= College of Kiezers =

Electoral college in the Guiana colonies

The College of Kiezers was an electoral college in the Dutch colonies of Essequibo and Demerara and their successor, British Guiana.

==History==
The College of Kiezers (from the Dutch 'kiezers' meaning voters) was established by Laurens Storm van 's Gravesande, Commander of the Dutch colony of Essequibo as an electoral college for Dutch planters to elect members of the Court of Policy and Council of Justice as places became vacant. Sitting together, the Court of Policy and the College of Kiezers formed the Combined Court. The Colleges had an equal number of members from the Dutch West India Company (WIC) and civilians. In 1789 Essequibo and Demerara were merged into a single administration, and joint Colleges were established.
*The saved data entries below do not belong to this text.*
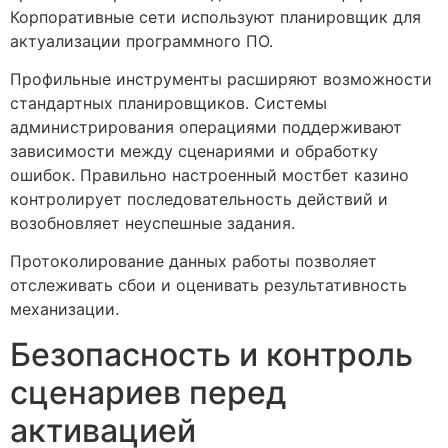
Корпоративные сети используют планировщик для
актуализации программного ПО.
Профильные инструменты расширяют возможности
стандартных планировщиков. Системы
администрирования операциями поддерживают
зависимости между сценариями и обработку
ошибок. Правильно настроенный мостбет казино
контролирует последовательность действий и
возобновляет неуспешные задания.
Протоколирование данных работы позволяет
отслеживать сбои и оценивать результативность
механизации.
Безопасность и контроль
сценариев перед
активацией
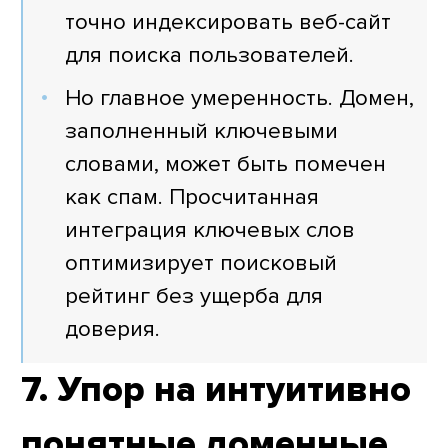
точно индексировать веб-сайт
для поиска пользователей.
Но главное умеренность. Домен,
заполненный ключевыми
словами, может быть помечен
как спам. Просчитанная
интеграция ключевых слов
оптимизирует поисковый
рейтинг без ущерба для
доверия.
7. Упор на интуитивно
понятные доменные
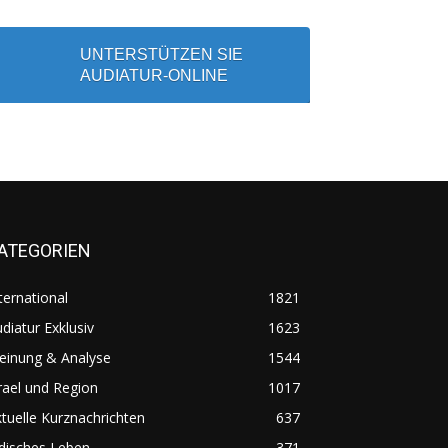
UNTERSTÜTZEN SIE
AUDIATUR-ONLINE
ATEGORIEN
ternational
1821
diatur Exklusiv
1623
einung & Analyse
1544
rael und Region
1017
tuelle Kurznachrichten
637
disches Leben
371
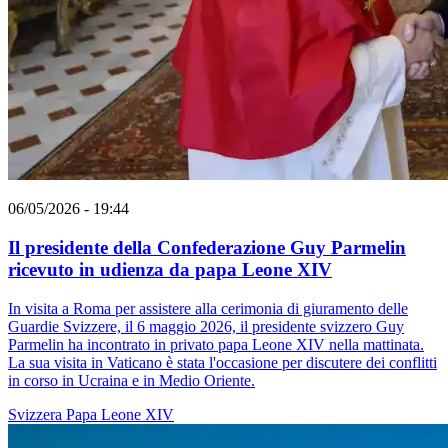
06/05/2026 - 19:44
Il presidente della Confederazione Guy Parmelin
ricevuto in udienza da papa Leone XIV
In visita a Roma per assistere alla cerimonia di giuramento delle
Guardie Svizzere, il 6 maggio 2026, il presidente svizzero Guy
Parmelin ha incontrato in privato papa Leone XIV nella mattinata.
La sua visita in Vaticano è stata l'occasione per discutere dei conflitti
in corso in Ucraina e in Medio Oriente.
Svizzera
Papa Leone XIV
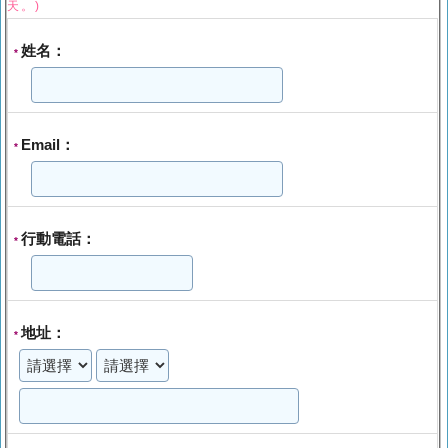
天。)
姓名：
*
Email：
*
行動電話：
*
地址：
*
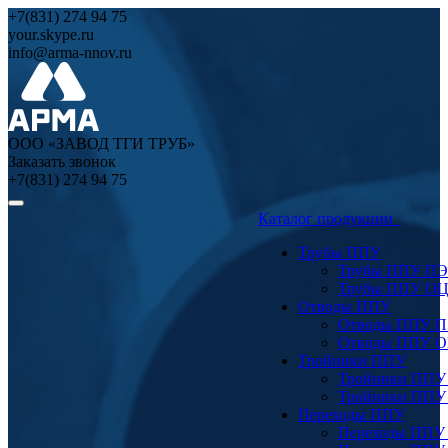
+7(831) 274 94 75
your.skype.ru
info@arma-nnov.ru
ООО «ЗАВОД ТГИ ТРУБ»
Заказать звонок
+7(831) 274 94 75
Каталог продукции
Трубы ППУ
Трубы ППУ ПЭ
Трубы ППУ О
Отводы ППУ
Отводы ППУ 
Отводы ППУ 
Тройники ППУ
Тройники ППУ
Тройники ППУ
Переходы ППУ
Переходы ППУ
After the British took control of Guiana in 1803, the college came to be seen as the domain of the Dutch colonists. Facing opposition from the body, Lieutenant Governor of Demerara Hugh Lyle Carmichael abolished it in 1812, giving its duties to the Financial Representatives, who were elected by the public, although with a severely limited franchise.

The college was re-established in the 1830s, with its members elected for life by planters. When a vacancy arose in the Court of Policy, the college would nominate two candidates, which the remaining members of the Court of Policy would vote on. However, other parts of the business community objected to the college's monopoly on selecting Court of Policy members. In October 1845 the Reform Association petitioned Queen Victoria to abolish the body and widen the electoral franchise.

The College of Kiezers was abolished for a second time in 1891 when a new constitution allowed for direct elections to the Court of Policy.